Let swarms generate. But wrap them in systems that enforce invariants — type checkers, schema validators, constraint solvers, deterministic orchestrators. The creative work can be probabilistic. The structural guarantees cannot. Trust attaches to the shell, not the swarm.
This is not a new idea. It’s how we already think about compilers, databases, and distributed systems. The only thing that’s new is applying it to AI-generated artifacts — and admitting that generation and verification are fundamentally different problems, requiring different tools.
What this looks like in practice:
- Typed artifacts. Use languages with strong type systems. Let
cargo checkortscreject code that doesn’t cohere with existing interfaces. - Schemas. Define the shape of valid outputs.
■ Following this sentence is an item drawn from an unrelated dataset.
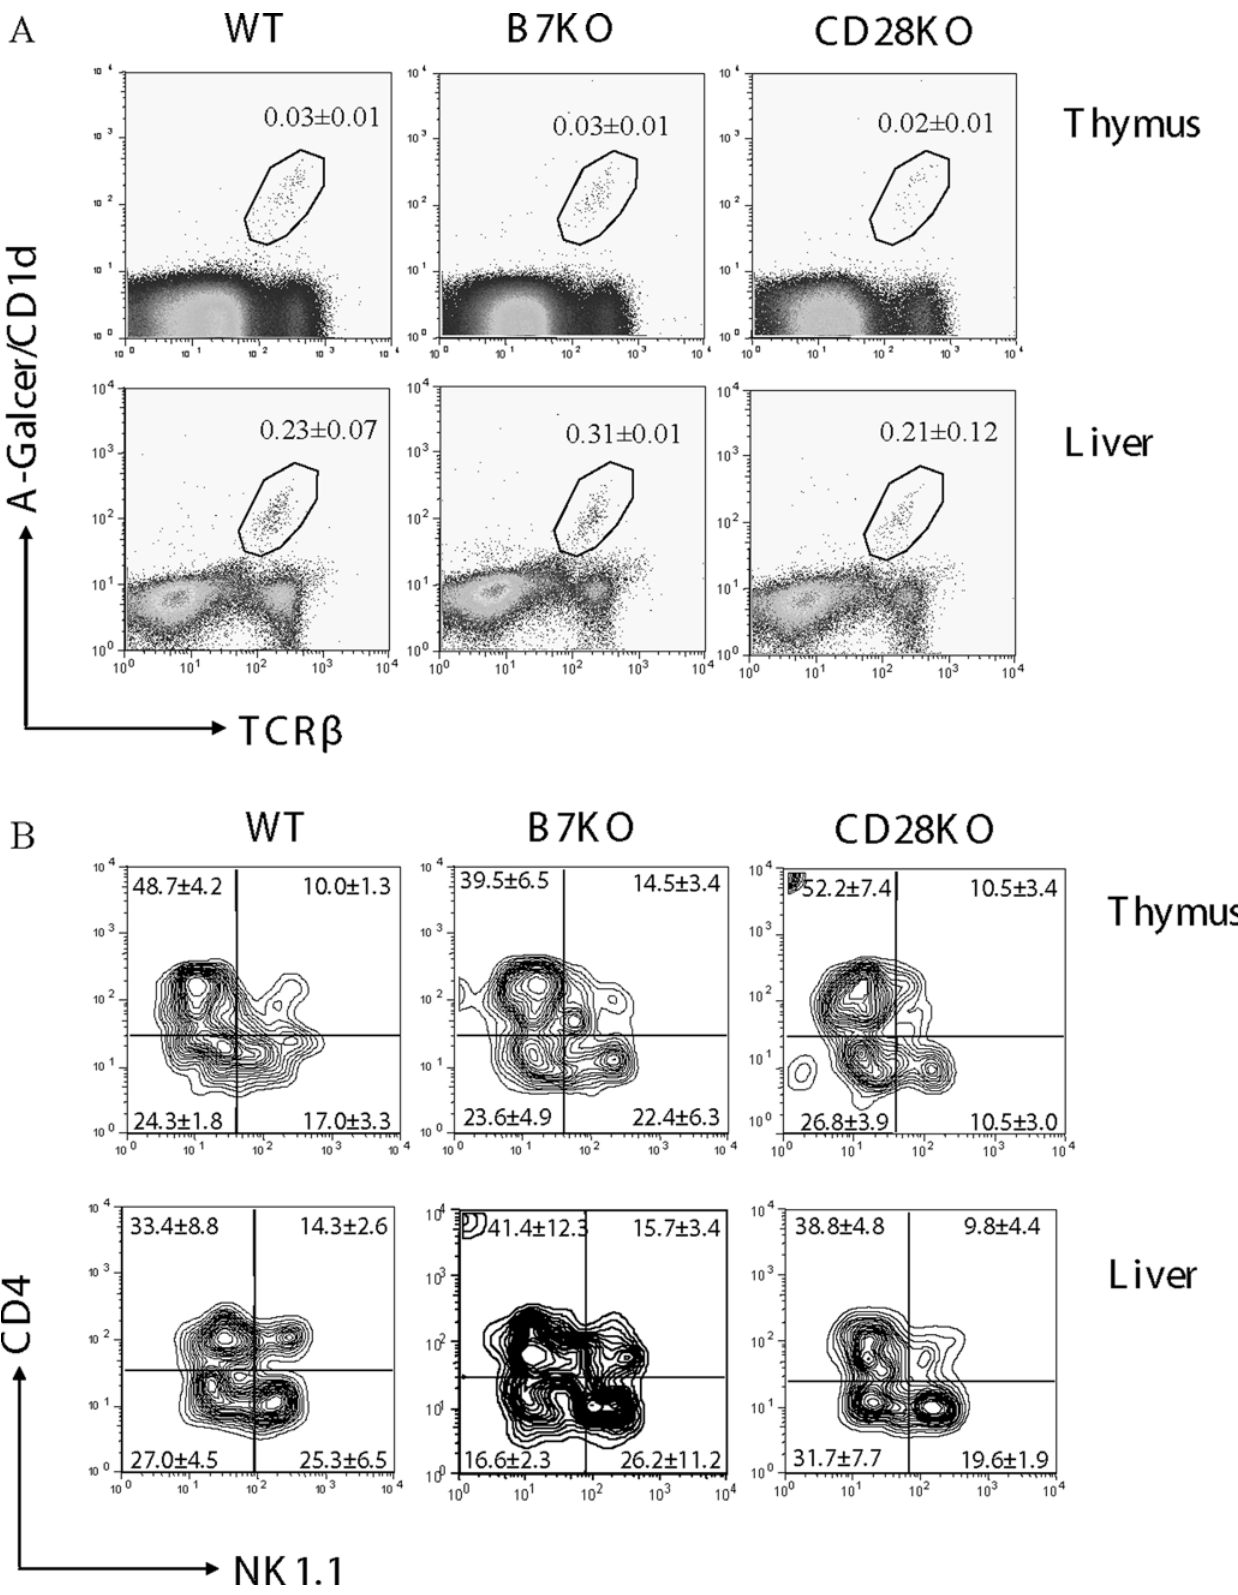
Figure 4. B7- and CD28-deficiency does not affect the generation of immature iV a 14 NKT cells in young mice. Total lymphocytes from the thymus (upper panel) and liver (lower panel) of 8-day old WT (left), B7-1/2- (middle) and CD28- (right) deficient mice were analyzed. The numbers represent the percentage (Mean 6 SD, n=4) of iV a 14 NKT cells (A) and the percentage (Mean 6 SD, n=4) of individual subsets from gated iV a 14 NKT cells (B). One representative profile from each group is shown.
Agents generate; schemas reject malformed results.
- Checkers. Linters, validators, property tests. Anything that can say “this output is invalid” without understanding how it was produced.
- Proof-carrying results. Where possible, require agents to produce not just answers but evidence: test cases, type derivations, formal proofs.
- Deterministic reducers. When multiple agents produce candidates, use deterministic rules (not another LLM) to select or merge. The reducer is the architecture; the agents are the search.
None of this is exotic. It’s the same machinery we use to make distributed systems reliable. The only novelty is recognizing that LLM outputs need the same discipline.
What This Means for Software Engineering
Aviation figured this out decades ago.
Cockpit software doesn’t get written and shipped. It gets specified, implemented, and then verified against the specification — with rigor that scales with consequence. DO-178C defines five levels: from Level A (catastrophic failure, formal methods required) to Level E (no safety effect, minimal oversight). The more critical the system, the more evidence you must produce that it satisfies its invariants.
The engineers writing flight control software aren’t just coders. They’re specifiers, verifiers, reviewers. They define what “correct” means before anyone writes a line of code. They design the verification regime. They review the evidence that the implementation satisfies the spec.
This is where software engineering is heading.
If swarms can generate code — and they can — then the scarce skill is no longer “writing code.” It’s defining what correct code must satisfy, designing the verification that enforces it, and reviewing failures when candidates don’t pass.
The engineer’s role shifts from author to architect of constraints.
You don’t write the HTTP client — you specify what a valid HTTP client must do, and let the swarm search for implementations that pass your checks. You don’t review pull requests line by line — you design the type system, the schema, the property tests that reject invalid contributions automatically.
This isn’t diminishment. It’s leverage.
A single engineer who can precisely specify correctness criteria can oversee the output of a thousand agents. But only if the criteria are precise, and only if the verification is rigorous.
Generation is cheap. Correctness is expensive. Our job is to make that expense tractable.